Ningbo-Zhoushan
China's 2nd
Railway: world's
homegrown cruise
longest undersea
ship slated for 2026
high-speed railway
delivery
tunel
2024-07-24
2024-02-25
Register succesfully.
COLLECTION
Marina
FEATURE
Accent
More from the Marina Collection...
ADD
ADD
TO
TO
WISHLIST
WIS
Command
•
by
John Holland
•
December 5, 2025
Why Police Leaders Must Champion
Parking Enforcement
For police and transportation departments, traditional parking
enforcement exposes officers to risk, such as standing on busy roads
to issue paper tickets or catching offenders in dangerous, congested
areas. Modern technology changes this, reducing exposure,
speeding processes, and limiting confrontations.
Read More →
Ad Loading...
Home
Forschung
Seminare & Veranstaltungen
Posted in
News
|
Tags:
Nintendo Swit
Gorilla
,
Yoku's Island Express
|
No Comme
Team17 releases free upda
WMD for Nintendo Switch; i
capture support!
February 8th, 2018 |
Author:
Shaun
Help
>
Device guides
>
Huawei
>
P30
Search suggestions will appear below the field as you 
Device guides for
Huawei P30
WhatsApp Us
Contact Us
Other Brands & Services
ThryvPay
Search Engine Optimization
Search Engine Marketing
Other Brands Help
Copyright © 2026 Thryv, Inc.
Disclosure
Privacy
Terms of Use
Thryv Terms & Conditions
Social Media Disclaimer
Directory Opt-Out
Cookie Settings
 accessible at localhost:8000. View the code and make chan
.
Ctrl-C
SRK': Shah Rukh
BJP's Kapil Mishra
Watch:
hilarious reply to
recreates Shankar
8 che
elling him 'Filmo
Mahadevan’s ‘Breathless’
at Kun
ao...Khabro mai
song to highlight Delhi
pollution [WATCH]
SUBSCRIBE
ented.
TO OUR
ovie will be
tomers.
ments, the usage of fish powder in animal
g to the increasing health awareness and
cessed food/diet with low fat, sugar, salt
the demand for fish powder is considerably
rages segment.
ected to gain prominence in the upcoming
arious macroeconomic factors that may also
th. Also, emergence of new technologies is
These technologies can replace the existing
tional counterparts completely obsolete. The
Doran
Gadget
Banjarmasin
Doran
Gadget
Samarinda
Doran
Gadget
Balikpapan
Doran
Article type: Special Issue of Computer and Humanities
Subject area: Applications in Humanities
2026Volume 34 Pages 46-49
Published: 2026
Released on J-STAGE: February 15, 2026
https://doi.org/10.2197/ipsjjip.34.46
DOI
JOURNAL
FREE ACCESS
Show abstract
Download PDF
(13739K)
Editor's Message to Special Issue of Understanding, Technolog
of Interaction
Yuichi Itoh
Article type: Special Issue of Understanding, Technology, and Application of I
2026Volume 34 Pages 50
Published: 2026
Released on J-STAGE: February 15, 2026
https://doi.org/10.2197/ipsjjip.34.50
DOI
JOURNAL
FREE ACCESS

▸ Work instructions: Copy out all of the text in the data above word for word, keeping every line in its original order.

▸ Exercise solution:
Ningbo-Zhoushan
China's 2nd
Railway: world's
homegrown cruise
longest undersea
ship slated for 2026
high-speed railway
delivery
tunel
2024-07-24
2024-02-25
Register succesfully.
COLLECTION
Marina
FEATURE
Accent
More from the Marina Collection...
ADD
ADD
TO
TO
WISHLIST
WIS
Command
•
by
John Holland
•
December 5, 2025
Why Police Leaders Must Champion
Parking Enforcement
For police and transportation departments, traditional parking
enforcement exposes officers to risk, such as standing on busy roads
to issue paper tickets or catching offenders in dangerous, congested
areas. Modern technology changes this, reducing exposure,
speeding processes, and limiting confrontations.
Read More →
Ad Loading...
Home
Forschung
Seminare & Veranstaltungen
Posted in
News
|
Tags:
Nintendo Swit
Gorilla
,
Yoku's Island Express
|
No Comme
Team17 releases free upda
WMD for Nintendo Switch; i
capture support!
February 8th, 2018 |
Author:
Shaun
Help
>
Device guides
>
Huawei
>
P30
Search suggestions will appear below the field as you 
Device guides for
Huawei P30
WhatsApp Us
Contact Us
Other Brands & Services
ThryvPay
Search Engine Optimization
Search Engine Marketing
Other Brands Help
Copyright © 2026 Thryv, Inc.
Disclosure
Privacy
Terms of Use
Thryv Terms & Conditions
Social Media Disclaimer
Directory Opt-Out
Cookie Settings
 accessible at localhost:8000. View the code and make chan
.
Ctrl-C
SRK': Shah Rukh
BJP's Kapil Mishra
Watch:
hilarious reply to
recreates Shankar
8 che
elling him 'Filmo
Mahadevan’s ‘Breathless’
at Kun
ao...Khabro mai
song to highlight Delhi
pollution [WATCH]
SUBSCRIBE
ented.
TO OUR
ovie will be
tomers.
ments, the usage of fish powder in animal
g to the increasing health awareness and
cessed food/diet with low fat, sugar, salt
the demand for fish powder is considerably
rages segment.
ected to gain prominence in the upcoming
arious macroeconomic factors that may also
th. Also, emergence of new technologies is
These technologies can replace the existing
tional counterparts completely obsolete. The
Doran
Gadget
Banjarmasin
Doran
Gadget
Samarinda
Doran
Gadget
Balikpapan
Doran
Article type: Special Issue of Computer and Humanities
Subject area: Applications in Humanities
2026Volume 34 Pages 46-49
Published: 2026
Released on J-STAGE: February 15, 2026
https://doi.org/10.2197/ipsjjip.34.46
DOI
JOURNAL
FREE ACCESS
Show abstract
Download PDF
(13739K)
Editor's Message to Special Issue of Understanding, Technolog
of Interaction
Yuichi Itoh
Article type: Special Issue of Understanding, Technology, and Application of I
2026Volume 34 Pages 50
Published: 2026
Released on J-STAGE: February 15, 2026
https://doi.org/10.2197/ipsjjip.34.50
DOI
JOURNAL
FREE ACCESS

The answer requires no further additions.